Entstehen soll eine 400 Quadratmeter große Einfeldhalle. Sie wird damit deutlich kleiner als die Zehrener, die eine Größe von rund 600 Quadratmetern hatte. Für bestimmte Sportarten wie Fußball ist sie damit nicht geeignet. In der Halle selbst können Sportarten wie Handball, Volleyball oder Badminton gespielt werden. Für Handball ist allerdings nur Trainingsbetrieb in der sieben Meter hohen Halle möglich. Neben Toiletten, Umkleideräumen für 22 Personen und Nasszellen entsteht auch ein Seminarraum. In die Halle soll außerdem eine Kegelbahn integriert werden.

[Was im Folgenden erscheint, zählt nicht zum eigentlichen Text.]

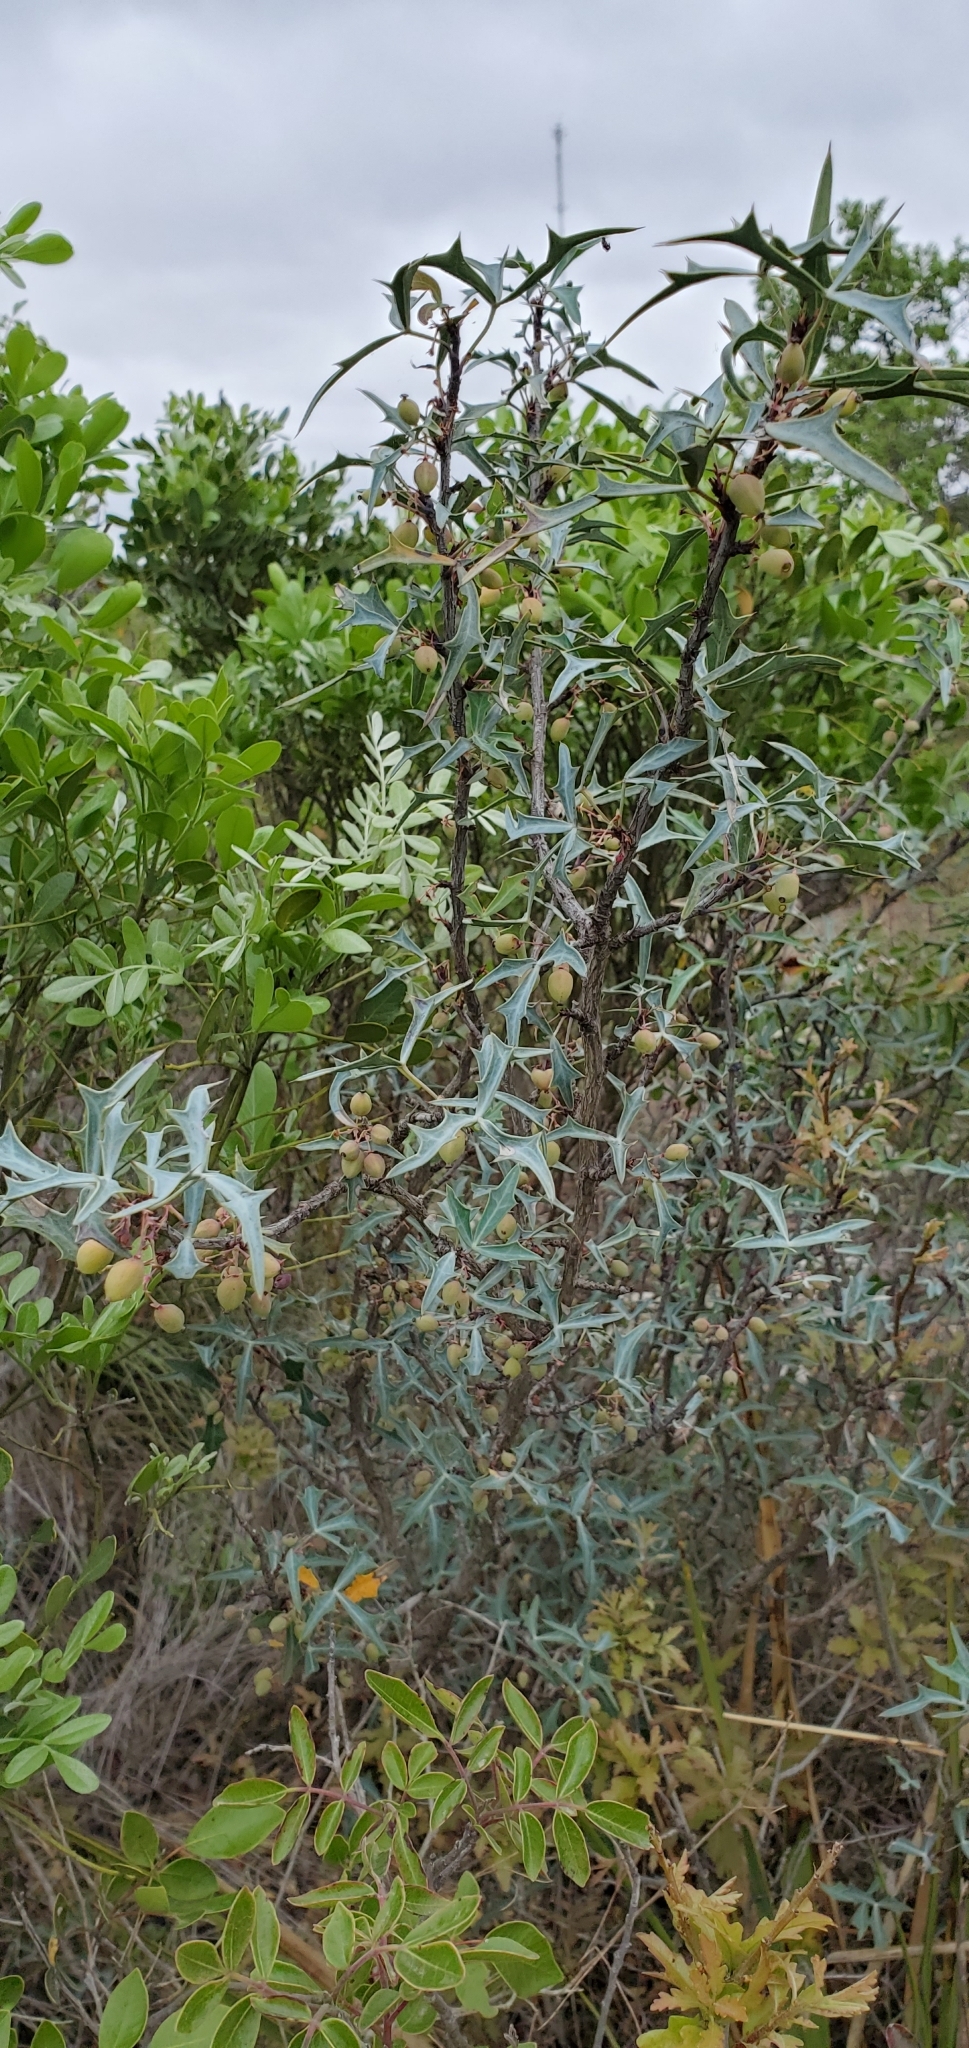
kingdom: Plantae
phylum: Tracheophyta
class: Magnoliopsida
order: Ranunculales
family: Berberidaceae
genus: Alloberberis
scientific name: Alloberberis trifoliolata
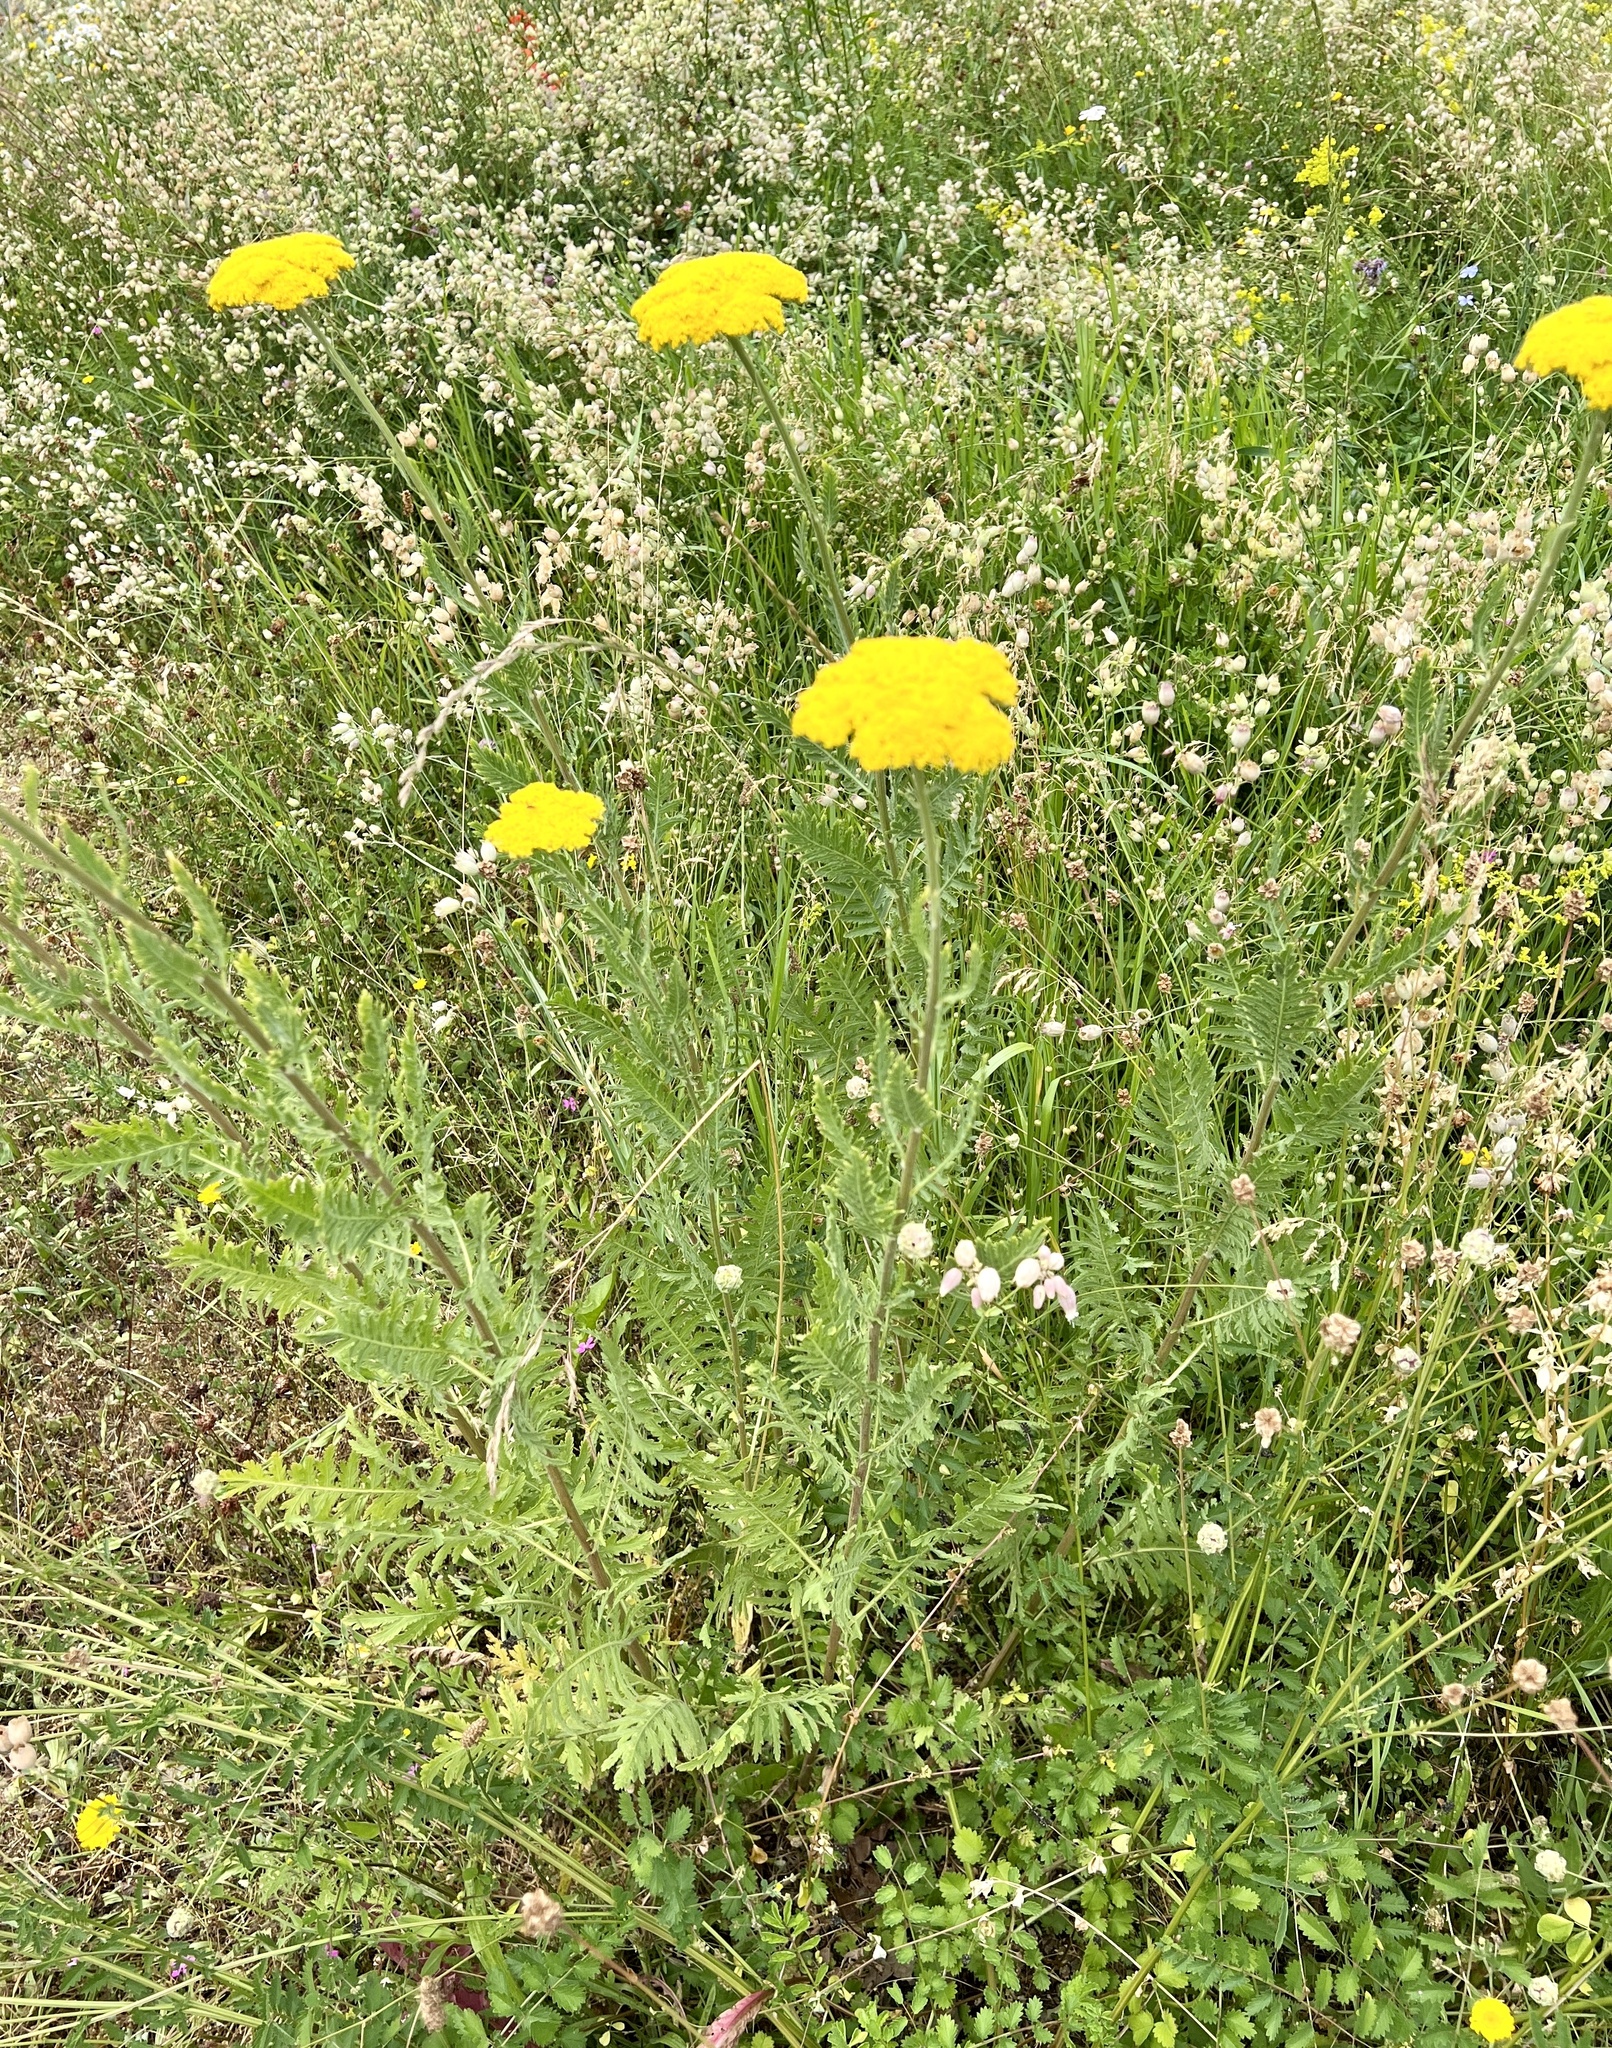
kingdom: Plantae
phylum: Tracheophyta
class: Magnoliopsida
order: Asterales
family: Asteraceae
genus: Achillea
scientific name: Achillea filipendulina
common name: Fernleaf yarrow
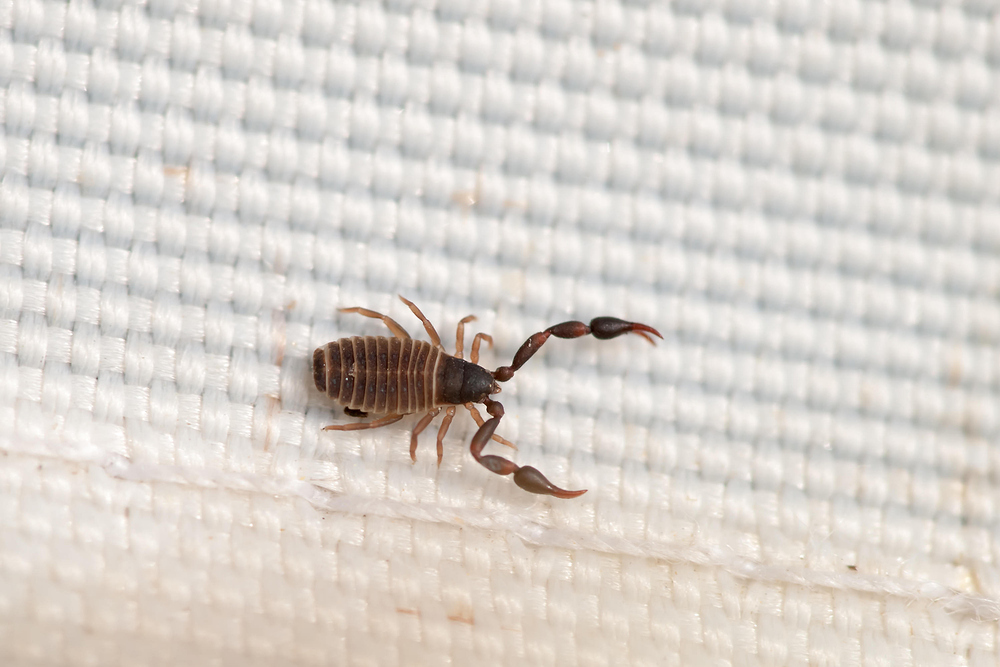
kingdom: Animalia
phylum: Arthropoda
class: Arachnida
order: Pseudoscorpiones
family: Cheliferidae
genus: Chelifer
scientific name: Chelifer cancroides
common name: House false-scorpion
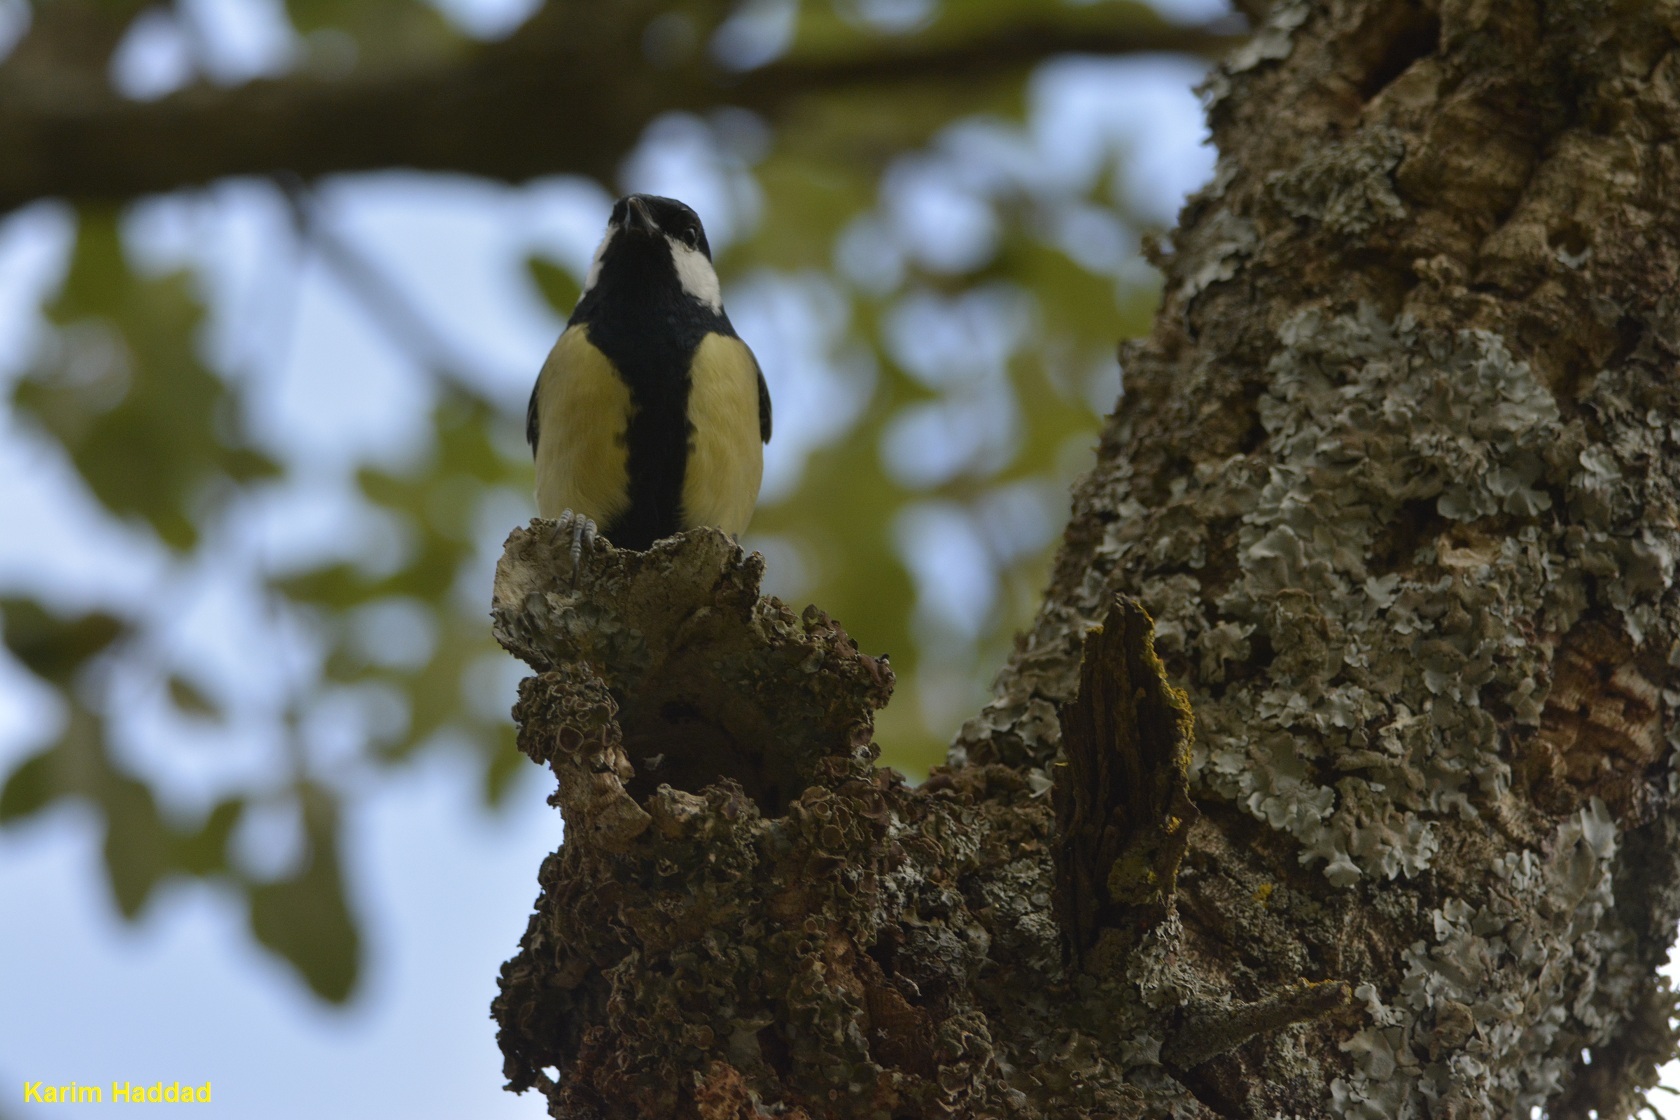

Die aus Polycarbonat bestehende Fassade soll vor Blendungen beim Sportbetrieb schützen. Neben den Pkw-Stellflächen entstehen auch Fahrrad-Stellplätze. Ein Ballfangzaun schützt angrenzende Einfamilienhäuser.

Die Kosten wurden anfangs auf rund 2,7 Millionen Euro geschätzt. Inzwischen sind sie auf voraussichtlich 3,2 Millionen Euro brutto gestiegen. Das war auch ein Grund für die Verzögerung. Denn es mussten zusätzliche Fördermittel beantragt werden. Diese wurden nun bewilligt. Finanziert wird das Vorhaben mit Fördermitteln aus dem Hochwasserprogramm von Bund und Freistaat Sachsen und aus Spenden der Arche-Noah-Initiative für Menschen in Not, des Arbeiter-Samariter-Bundes Sachsen und der Johanniter-Unfall-Hilfe. Die Gemeinde muss einen Eigenanteil zahlen. Unumstritten ist der Bau in der Gemeinde nicht, und das nicht nur wegen der hohen Kosten. Anwohner in Schieritz fürchten Lärm, außerdem reichten die Parkplätze rund um die Halle nicht aus. Ihre Grundstückseinfahrten würden jetzt schon bei Fußballspielen auf dem nahen Sportplatz zugeparkt, argumentieren sie.

Ute Döring von der Gymnastikgruppe „Montagssportmädels“ hingegen ist erfreut: „Endlich geht es los, wir haben ja lange genug um die Halle gekämpft“, sagt sie. Die Gruppe trainiert derzeit im Kindergarten Zehren, platzt aus allen Nähten. „Wir haben jetzt 40 Mitglieder, können niemanden mehr aufnehmen. Wir brauchen die Halle dringend“, so Ute Döring. Für andere kommt der Bau zu spät. Die Zehrener Alte-Herren-Fußballmannschaft hat sich wegen fehlender Trainingsmöglichkeiten aufgelöst.